==== Selected excerpt ====

# Is this normal? If not, how should it be fixed?



## coffeyanan (Sep 1, 2017)

Hi all.

I am not sure that my Fracino cherub head is letting the water out as it should. There are ocasionaly some blasts and small sprouts on sides (never when portafilter is locked, I don't have bottomless one). Is this a problem? Should this be fixed and how? Does this impact on the end result of my coffee?

Thanks to any opinions.

https://streamable.com/s/f2xme/uplrvv


----------



## joey24dirt (Jan 28, 2017)

Have you removed your shower screen for cleaning? Could be blocked


----------



## El carajillo (Mar 16, 2013)

As above , remove shower screen and thoroughly clean as well as behind the screen.


----------



## espressotechno (Apr 11, 2011)

+ Bump off the brass shower holder and clean it. Also clean out the group waterway feeding the holder.


----------



## coffeyanan (Sep 1, 2017)

OK. Thanks for the comments and suggestions. Now slowly...







Since I'm not very good in english, let alone more specific proffesional terms, I will probably ask many more questions.

A few months ago I did unscrew this first mesh that comes off after you unscrew the main screw you can see. I also took the (probably brass) plate off and put all those in pully caff.

This last thing - "group waterway feeding" - I don't know what it means









There is probably some mechanical blocking going on right?

====

▶ **Set of tasks**:
a - Copy the part of the thread about the Fracino group head that starts at "I am not sure" and ends at "(Jan 28, 2017)", word for word.
b - Pick up the thread about the Fracino group head after its final post and keep it going.

==== Data extract ====

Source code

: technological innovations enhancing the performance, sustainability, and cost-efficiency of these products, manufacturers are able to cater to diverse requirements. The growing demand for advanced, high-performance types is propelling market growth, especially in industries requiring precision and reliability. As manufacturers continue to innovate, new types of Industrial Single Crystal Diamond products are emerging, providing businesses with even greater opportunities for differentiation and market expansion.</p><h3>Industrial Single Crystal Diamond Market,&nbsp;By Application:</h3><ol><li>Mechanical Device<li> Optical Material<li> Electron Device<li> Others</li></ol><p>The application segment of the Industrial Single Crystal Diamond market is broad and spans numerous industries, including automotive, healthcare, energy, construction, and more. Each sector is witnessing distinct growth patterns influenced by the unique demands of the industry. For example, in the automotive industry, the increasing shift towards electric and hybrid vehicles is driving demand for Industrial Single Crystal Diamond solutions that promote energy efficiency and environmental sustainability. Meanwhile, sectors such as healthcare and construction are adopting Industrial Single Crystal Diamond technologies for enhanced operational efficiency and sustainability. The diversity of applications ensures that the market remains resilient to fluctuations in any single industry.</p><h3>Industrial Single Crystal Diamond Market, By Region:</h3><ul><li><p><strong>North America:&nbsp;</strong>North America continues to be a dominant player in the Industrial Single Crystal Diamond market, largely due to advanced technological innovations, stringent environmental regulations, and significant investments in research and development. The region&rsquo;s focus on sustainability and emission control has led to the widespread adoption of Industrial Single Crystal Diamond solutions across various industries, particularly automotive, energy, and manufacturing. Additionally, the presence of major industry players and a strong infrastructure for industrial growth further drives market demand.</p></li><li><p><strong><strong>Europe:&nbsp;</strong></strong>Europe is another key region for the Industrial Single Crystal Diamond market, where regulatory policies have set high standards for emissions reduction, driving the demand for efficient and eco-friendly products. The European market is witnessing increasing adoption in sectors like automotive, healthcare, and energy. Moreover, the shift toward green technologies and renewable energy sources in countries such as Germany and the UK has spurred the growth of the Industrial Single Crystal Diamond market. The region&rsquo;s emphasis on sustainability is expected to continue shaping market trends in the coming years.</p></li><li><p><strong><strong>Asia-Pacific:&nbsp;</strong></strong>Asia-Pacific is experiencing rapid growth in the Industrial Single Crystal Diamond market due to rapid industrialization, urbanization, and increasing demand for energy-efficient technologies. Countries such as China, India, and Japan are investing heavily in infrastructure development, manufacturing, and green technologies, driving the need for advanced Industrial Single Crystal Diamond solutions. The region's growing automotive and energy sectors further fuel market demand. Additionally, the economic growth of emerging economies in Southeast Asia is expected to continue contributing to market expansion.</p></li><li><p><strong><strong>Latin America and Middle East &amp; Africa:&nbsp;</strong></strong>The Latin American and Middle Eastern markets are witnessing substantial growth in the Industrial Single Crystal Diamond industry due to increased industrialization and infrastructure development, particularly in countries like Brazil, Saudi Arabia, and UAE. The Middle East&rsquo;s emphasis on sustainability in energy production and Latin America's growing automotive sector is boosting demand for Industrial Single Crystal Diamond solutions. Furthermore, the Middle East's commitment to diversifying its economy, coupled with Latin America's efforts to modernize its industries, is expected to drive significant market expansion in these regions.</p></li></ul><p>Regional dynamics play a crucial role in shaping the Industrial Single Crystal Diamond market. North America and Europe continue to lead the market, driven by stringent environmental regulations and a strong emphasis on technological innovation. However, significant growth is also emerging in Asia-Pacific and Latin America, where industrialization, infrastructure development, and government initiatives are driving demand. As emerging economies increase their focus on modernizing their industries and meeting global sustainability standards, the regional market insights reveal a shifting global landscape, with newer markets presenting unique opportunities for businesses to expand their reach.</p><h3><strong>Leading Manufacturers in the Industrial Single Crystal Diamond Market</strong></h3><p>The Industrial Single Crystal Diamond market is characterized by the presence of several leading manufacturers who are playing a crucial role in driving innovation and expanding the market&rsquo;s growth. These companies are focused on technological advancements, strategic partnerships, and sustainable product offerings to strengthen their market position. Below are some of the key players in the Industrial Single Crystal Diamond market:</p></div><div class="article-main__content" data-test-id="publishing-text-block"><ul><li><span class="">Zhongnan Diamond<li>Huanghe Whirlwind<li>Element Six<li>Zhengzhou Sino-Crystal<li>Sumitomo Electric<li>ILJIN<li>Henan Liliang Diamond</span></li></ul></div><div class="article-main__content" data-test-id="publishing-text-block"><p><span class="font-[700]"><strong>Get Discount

====

▶ **Answers by item**:
a -
I am not sure that my Fracino cherub head is letting the water out as it should. There are ocasionaly some blasts and small sprouts on sides (never when portafilter is locked, I don't have bottomless one). Is this a problem? Should this be fixed and how? Does this impact on the end result of my coffee?

Thanks to any opinions.

https://streamable.com/s/f2xme/uplrvv


----------



## joey24dirt (Jan 28, 2017)

b -
Thank you for your help


----------



## coffeyanan (Sep 1, 2017)

espressotechno said:


> + Bump off the brass shower holder and clean it. Also clean out the group waterway feeding the holder.


Could you please tell me more about how to clean waterway feeding the holder? Thanks

Also any other suggestions or opinions? :/


----------



## Stanic (Dec 12, 2015)

If you cleaned it few months ago, chances are it is dirty again


----------



## DavecUK (Aug 6, 2013)

Try cleaning it weekly!


----------



## espressotechno (Apr 11, 2011)

Behind the brass screen holder is a hole in the grouphead where the brew water comes out. Clean out this waterway with a thin rod/wire/screwdriver.


----------



## coffeyanan (Sep 1, 2017)

Thanks to all, I cleaned it and I think it's much better. Thanks!


----------



## espressotechno (Apr 11, 2011)

Now backflush with descaler to clean out the waterways in the grouphead....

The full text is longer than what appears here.